* **The problem**
Stop at the line containing "has been vehemently opposed by": repeat exactly every line of the entries below from the first up to it, plus that line, with pictures omitted.

* **Dataset entries**
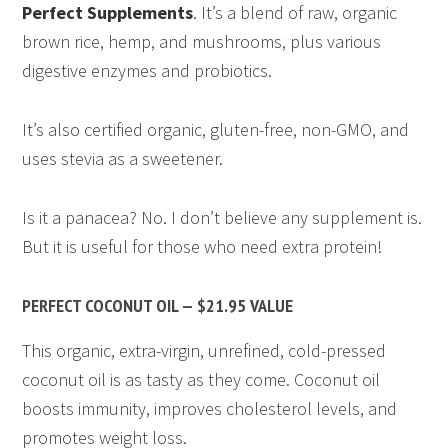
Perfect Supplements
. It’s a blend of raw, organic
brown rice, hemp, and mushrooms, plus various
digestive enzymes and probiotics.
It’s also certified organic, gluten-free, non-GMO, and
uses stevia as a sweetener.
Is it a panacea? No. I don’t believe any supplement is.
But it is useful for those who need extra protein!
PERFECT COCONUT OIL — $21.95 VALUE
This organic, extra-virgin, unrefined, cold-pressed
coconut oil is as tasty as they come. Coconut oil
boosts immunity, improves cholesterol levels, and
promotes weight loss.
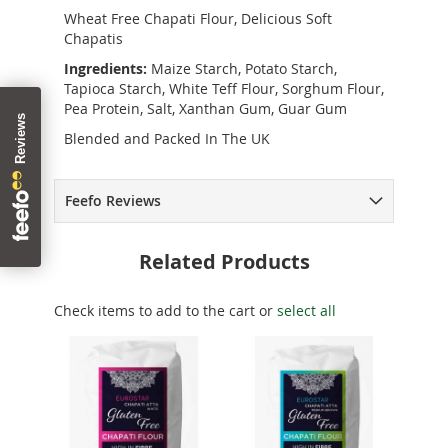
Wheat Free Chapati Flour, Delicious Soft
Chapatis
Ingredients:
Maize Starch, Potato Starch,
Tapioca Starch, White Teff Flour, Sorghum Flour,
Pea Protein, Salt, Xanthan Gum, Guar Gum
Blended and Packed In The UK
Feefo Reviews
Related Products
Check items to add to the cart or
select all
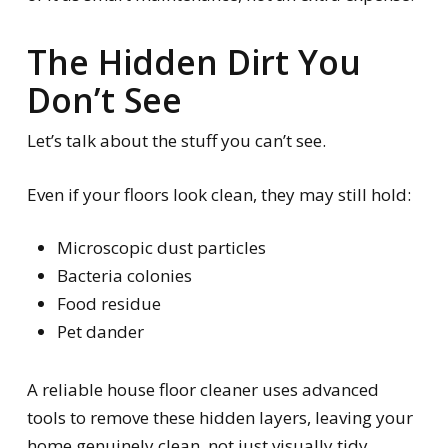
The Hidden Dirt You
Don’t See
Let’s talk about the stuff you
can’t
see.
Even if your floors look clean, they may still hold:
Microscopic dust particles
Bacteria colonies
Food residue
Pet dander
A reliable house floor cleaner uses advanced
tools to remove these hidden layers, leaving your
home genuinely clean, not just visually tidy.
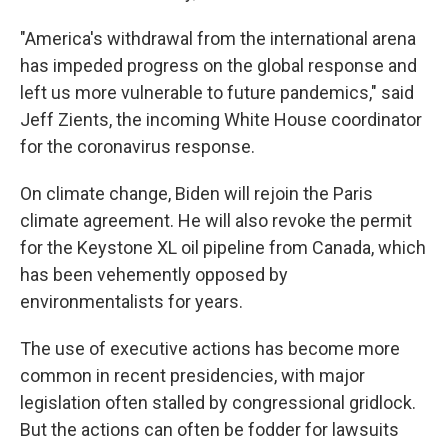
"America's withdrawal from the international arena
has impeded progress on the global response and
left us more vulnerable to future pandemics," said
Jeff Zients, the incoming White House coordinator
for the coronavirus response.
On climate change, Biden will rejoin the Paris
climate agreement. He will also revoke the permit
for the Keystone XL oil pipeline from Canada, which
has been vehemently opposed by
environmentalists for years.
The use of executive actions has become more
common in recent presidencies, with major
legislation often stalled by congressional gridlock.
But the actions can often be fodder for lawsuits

* **Response**
Perfect Supplements
. It’s a blend of raw, organic
brown rice, hemp, and mushrooms, plus various
digestive enzymes and probiotics.
It’s also certified organic, gluten-free, non-GMO, and
uses stevia as a sweetener.
Is it a panacea? No. I don’t believe any supplement is.
But it is useful for those who need extra protein!
PERFECT COCONUT OIL — $21.95 VALUE
This organic, extra-virgin, unrefined, cold-pressed
coconut oil is as tasty as they come. Coconut oil
boosts immunity, improves cholesterol levels, and
promotes weight loss.
Wheat Free Chapati Flour, Delicious Soft
Chapatis
Ingredients:
Maize Starch, Potato Starch,
Tapioca Starch, White Teff Flour, Sorghum Flour,
Pea Protein, Salt, Xanthan Gum, Guar Gum
Blended and Packed In The UK
Feefo Reviews
Related Products
Check items to add to the cart or
select all
The Hidden Dirt You
Don’t See
Let’s talk about the stuff you
can’t
see.
Even if your floors look clean, they may still hold:
Microscopic dust particles
Bacteria colonies
Food residue
Pet dander
A reliable house floor cleaner uses advanced
tools to remove these hidden layers, leaving your
home genuinely clean, not just visually tidy.
"America's withdrawal from the international arena
has impeded progress on the global response and
left us more vulnerable to future pandemics," said
Jeff Zients, the incoming White House coordinator
for the coronavirus response.
On climate change, Biden will rejoin the Paris
climate agreement. He will also revoke the permit
for the Keystone XL oil pipeline from Canada, which
has been vehemently opposed by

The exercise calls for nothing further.